"I noticed that many students were getting detained due to attendance shortage. Detention results in students not being allowed to take exams and even losing a year, which results in causing depression and in some cases, students resort to drug and alcohol abuse. When one of my friends lost a year, I decided that I needed to find a solution. That's how Bunk Wisely was conceptualized," says Abhishek Bhaduri, the co-creator of the Bunk Wisely app.
A smartphone app that helps you ‘bunk wisely’? Sounds a little strange, doesn’t it? But for 20-year-old Abhishek Bhaduri, it was a way of helping students who could have lost an entire year due to incessant and unplanned bunking.
Presently available only on Android phones, the app allows students to register with their college details. The app already has preset timetables of colleges. Students can enter the classes and the app alerts them when they are low on attendance for a particular lecturer’s class or subject. Bhaduri, the co-creator of the app (and Apps2Eaze, the company that owns the app) said, “I was doing my first year of engineering at the Manipal Institute of Technology and as the Class Representative, it was my responsibility to help students. I noticed that many students were getting detained due to attendance shortage. Detention results in students not being allowed to take exams and even losing a year, which results in causing depression and in some cases, students resort to drug and alcohol abuse. When one of my friends lost a year, I decided that I needed to find a solution. That’s how Bunk Wisely was conceptualized.” The app can be used only by students of Manipal University, but Bhaduri hopes to cater to students from colleges across the country by January 2014.

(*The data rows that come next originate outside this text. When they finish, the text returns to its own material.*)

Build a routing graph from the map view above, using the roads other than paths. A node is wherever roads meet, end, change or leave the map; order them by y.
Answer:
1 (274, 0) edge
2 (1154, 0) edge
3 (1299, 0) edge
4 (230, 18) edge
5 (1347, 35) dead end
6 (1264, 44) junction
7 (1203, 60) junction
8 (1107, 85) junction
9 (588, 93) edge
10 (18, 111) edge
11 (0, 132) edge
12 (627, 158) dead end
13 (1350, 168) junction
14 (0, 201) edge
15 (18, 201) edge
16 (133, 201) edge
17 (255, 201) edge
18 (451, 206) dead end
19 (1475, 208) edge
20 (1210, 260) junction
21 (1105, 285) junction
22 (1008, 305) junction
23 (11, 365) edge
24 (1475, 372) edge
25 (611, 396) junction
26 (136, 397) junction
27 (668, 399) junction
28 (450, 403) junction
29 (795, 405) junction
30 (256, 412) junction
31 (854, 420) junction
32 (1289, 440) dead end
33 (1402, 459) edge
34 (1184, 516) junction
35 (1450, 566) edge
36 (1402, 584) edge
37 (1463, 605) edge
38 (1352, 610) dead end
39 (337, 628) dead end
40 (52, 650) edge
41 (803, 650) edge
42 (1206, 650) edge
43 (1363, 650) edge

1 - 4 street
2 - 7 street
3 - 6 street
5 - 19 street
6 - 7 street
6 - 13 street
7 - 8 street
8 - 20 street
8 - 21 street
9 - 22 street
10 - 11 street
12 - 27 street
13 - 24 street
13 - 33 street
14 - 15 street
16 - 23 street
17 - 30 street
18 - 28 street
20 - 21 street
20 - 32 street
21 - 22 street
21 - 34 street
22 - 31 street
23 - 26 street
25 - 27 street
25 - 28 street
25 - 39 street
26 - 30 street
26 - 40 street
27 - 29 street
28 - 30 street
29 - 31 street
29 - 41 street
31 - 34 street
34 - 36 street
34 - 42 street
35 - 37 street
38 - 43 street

The app also has a feature where students can rate their professors. The rating algorithm factors in four aspects - how good a professor is in class, how effective a professor is outside class, how focused a professor is on conceptual building and an overall rating. Of course, a student's attendance percentage has to be high for their rating to be factored in. "We wanted an equal amount of accountability with both students and professors," said Bhaduri, explaining the need for the rating feature.
Bhaduri explained why they are testing the app with Android. "Android's market share amounts to close to 90%, which is why we started with it. We plan to release an iOS version by September this year and the Windows version by the end of the year. For those who don’t have smartphones, there is a web version on our website www.bunkwisely.com”
Bhaduri and his associate Daniel D'Souza (chairman and co-founder) started their company Apps2Eaze last year. Apps2Eaze is a registered company, operating from the MUTBI (ManipalUniv Tech Business Incubator), in Manipal. Their aim is to reduce paperwork and encourage usage of smartphones and tablets. Apart from D’Souza, Bhaduri was helped by Mayank Khandelwal and Terrel Lewis who assist with marketing, Nikhil and Shivam who are Android developers and Vivek who is a web developer. Bhaduri and D'Souza’s company has a team of 20 members working on mobility solutions. They plan to hire more people and expand soon.
Bhaduri and his team participated in a state level technology competition in Manipal and won Rs 1,00,000 there. They spoke to a couple of investors in Manipal and managed to get funded. Bhaduri said that he wouldn’t be comfortable discussing details of the funding.
App2Eaze is funded and into product development. However, Bunk Wisely is the app that is getting Bhaduri and his team a lot of attention. We wondered how they plan to monetise the app. “We wish to engage users first,” said Bhaduri. "There needs to be a critical mass before we can think of monetising. Once we have good numbers, we can look to create a paid version of the app, with advanced features." Keeping his plan to reduce paper usage in mind, Bhaduri wants to enable users to share notes and pictures via the app.
In the days to come, Bhaduri also wants to create a Bunk Wisely version for working professionals. But he admitted that he would rather focus on the students version and think about an office-centric version "if and when the need arises."